Great Britain's Alistair Brownlee reacts as he wins the men's ITU World Championship at Hyde Park in London on Sunday. Eddie Keogh / Reuters

Siblings ready to reap triathlon glory at the London Olympic Games next year after great 'trial' performances at host venue

Alistair Brownlee will go into the London 2012 men's triathlon at short odds to deliver a home victory but he knows as well as anyone that his sport has proved completely unpredictable when it comes to the Olympic Games.

Brownlee, 23, the 2009 world champion, destroyed all his major rivals in Sunday's London leg of the world series over the same Hyde Park course to be used in next year's Games.

With his 21-year-old brother, Jonathan, posting the fastest run of the day to take third place, there could even be a British podium double next year as the flat course gives little help to the stronger cyclists and favors the run specialists.

Yet, since its introduction in 2000, the Olympic triathlon has consistently thrown up surprises.

Eleven years ago, Australia had so much strength in depth that it timetabled the women's triathlon as the first event of the Sydney Games hoping to get off to a gold medal start.

However, hot local favorite Michellie Jones had to settle for silver behind Swiss outsider Brigitte McMahon, while Canadian Simon Whitfield won the men's event with none of the pre-race favorites among the medals.
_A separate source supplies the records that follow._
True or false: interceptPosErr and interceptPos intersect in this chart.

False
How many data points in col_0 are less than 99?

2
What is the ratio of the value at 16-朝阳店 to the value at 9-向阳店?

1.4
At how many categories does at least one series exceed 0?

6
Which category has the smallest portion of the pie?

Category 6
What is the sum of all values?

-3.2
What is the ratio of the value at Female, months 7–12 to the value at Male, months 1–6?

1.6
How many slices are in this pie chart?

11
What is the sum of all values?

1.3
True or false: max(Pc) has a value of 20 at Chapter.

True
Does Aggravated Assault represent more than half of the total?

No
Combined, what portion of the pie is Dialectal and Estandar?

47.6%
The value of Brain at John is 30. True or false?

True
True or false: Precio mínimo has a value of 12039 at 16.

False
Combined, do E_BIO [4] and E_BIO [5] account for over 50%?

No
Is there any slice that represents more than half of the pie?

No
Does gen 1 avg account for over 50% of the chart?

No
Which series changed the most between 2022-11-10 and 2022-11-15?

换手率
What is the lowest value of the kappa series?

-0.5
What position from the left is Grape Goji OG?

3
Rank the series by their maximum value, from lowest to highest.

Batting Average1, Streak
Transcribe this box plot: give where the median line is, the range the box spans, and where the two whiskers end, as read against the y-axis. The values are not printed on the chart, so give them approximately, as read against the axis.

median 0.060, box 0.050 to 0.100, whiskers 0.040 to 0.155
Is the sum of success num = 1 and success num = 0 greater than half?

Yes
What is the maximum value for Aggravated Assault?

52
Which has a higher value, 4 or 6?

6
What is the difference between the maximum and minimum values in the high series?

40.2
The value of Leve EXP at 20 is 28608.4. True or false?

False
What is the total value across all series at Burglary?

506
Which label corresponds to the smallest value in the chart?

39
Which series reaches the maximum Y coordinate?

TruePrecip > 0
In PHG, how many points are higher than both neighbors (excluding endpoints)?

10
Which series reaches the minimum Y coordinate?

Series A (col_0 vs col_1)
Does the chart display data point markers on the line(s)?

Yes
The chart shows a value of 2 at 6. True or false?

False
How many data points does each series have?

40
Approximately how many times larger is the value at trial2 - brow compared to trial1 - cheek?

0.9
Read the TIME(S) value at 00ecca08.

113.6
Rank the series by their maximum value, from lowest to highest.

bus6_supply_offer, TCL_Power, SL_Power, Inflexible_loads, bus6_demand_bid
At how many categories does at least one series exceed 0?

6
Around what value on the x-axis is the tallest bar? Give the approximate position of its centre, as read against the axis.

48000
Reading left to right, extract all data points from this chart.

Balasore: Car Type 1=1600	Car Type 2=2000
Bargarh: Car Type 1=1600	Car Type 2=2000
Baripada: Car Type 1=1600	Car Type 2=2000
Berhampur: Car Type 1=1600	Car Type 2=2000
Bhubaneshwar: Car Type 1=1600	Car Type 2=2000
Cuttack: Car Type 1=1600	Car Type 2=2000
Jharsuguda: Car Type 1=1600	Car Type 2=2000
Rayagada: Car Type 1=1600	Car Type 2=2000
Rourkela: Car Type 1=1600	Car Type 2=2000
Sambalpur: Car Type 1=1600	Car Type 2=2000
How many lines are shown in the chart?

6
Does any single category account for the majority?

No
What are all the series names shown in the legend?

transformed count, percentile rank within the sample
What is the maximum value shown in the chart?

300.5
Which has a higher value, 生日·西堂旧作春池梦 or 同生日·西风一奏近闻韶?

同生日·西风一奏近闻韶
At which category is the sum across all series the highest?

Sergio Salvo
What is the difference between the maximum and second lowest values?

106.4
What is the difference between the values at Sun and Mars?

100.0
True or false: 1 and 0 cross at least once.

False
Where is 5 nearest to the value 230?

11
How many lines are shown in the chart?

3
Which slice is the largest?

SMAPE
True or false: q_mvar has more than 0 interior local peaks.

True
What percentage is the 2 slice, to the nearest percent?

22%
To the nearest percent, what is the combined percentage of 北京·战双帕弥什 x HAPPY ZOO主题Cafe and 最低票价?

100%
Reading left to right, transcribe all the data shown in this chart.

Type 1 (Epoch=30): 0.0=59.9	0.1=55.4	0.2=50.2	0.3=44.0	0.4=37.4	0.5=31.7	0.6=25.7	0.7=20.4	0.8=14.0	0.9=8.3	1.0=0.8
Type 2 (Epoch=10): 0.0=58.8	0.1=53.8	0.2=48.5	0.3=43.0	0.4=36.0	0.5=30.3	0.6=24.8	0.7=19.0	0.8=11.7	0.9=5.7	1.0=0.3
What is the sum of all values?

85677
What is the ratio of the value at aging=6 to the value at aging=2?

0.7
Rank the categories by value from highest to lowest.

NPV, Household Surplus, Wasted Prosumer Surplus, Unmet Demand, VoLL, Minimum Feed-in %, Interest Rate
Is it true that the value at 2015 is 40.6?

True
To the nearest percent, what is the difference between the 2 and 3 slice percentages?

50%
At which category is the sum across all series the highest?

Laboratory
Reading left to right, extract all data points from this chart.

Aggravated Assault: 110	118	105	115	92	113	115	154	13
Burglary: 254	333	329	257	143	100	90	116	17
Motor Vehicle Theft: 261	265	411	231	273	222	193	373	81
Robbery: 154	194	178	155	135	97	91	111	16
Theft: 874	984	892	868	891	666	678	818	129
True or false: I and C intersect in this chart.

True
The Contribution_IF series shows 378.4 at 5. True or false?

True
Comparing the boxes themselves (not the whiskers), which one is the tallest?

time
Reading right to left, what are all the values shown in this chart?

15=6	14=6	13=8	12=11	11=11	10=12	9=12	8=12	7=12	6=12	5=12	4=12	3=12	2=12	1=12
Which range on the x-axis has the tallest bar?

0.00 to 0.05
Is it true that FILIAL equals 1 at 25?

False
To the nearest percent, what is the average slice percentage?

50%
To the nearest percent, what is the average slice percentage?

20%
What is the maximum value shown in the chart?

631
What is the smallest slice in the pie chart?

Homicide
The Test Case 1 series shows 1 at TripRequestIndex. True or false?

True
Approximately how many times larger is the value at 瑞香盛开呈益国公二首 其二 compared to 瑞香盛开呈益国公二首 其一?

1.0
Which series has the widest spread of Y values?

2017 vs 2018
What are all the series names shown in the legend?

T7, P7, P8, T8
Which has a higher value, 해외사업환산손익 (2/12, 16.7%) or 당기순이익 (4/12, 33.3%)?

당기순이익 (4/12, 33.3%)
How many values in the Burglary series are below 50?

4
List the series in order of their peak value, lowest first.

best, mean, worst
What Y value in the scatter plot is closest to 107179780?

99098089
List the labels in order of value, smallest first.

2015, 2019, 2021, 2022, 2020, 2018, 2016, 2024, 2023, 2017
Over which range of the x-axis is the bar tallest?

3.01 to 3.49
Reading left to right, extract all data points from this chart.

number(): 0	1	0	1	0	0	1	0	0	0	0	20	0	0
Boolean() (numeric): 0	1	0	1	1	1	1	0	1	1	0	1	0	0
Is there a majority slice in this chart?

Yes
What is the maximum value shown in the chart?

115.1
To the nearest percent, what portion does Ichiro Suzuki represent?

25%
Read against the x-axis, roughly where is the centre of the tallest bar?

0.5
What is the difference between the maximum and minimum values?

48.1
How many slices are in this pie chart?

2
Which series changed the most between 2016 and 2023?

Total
In Athens in 2004, the heat and a hilly course gave a lift to the strong cyclists, enabling veteran Hamish Carter to lead home a surprise New Zealand one-two ahead of Bevan Docherty and Austrian long-shot Kate Allen to come from 28th place after the bike leg to win the women's race.

Spaniard Javier Gomez had swept all before him going into the 2008 Games but, hampered by injury, could finish only fourth as Germany's Jan Frodeno produced the run of his life to win.

It was a similar story in the women's race where 2007 world and European champion Vanessa Fernandes of Portugal was edged out by Australian Emma Snowsill.

The down-to-earth Brownlee brothers are not about to waste time worrying about any sort of "Olympic jinx" though as they continue the day-by-day approach that has worked so well for them so far in their medal-laden careers.

"The same result (as on Sunday) would be brilliant and a one-two would be amazing, but the Olympics is a year away and anything can happen," Alistair Brownlee said after his emphatic win in front of about 50,000 fans along the course.

"All we can do is keep working hard, prepare properly and hope we can both get to the start line in good condition.

"It's a flat bike course, it's not that technical but a break got away today so a break could get away next year and it could have got away today without me in it so it's important to cover every eventuality."

Brownlee senior controlled the race from start to finish on Sunday, surprisingly escaping in a group of four which opened a gap of almost a minute before finishing 14 seconds ahead of the pack containing almost all the remainder of the 65-man field.

"I was really surprised we got away, I didn't even really try," he said. "I was just following the wheel in front of me, then we got a bit of a gap and suddenly it jumped up to a minute and I was as amazed as anyone.

"I stopped working completely then, trying to make sure Jonny still had the chance of getting on the podium as well."

Sunday's race was being used by many countries as an Olympic qualifier and the fact that many athletes were racing mainly to secure their berth gave it an unusual character.

"Nobody was really working," Jonathan Brownlee said of the chase pack he was in on the 40 km bike leg.

"I think a lot of strong cyclists were happy to settle for top-10 or whatever their Olympic qualification was - a lot of people were looking at each other and thinking about their countrymen, not wanting to work too hard if a teammate wasn't.

"That was good for Alistair and it worked out well for me, but it won't be like that next year."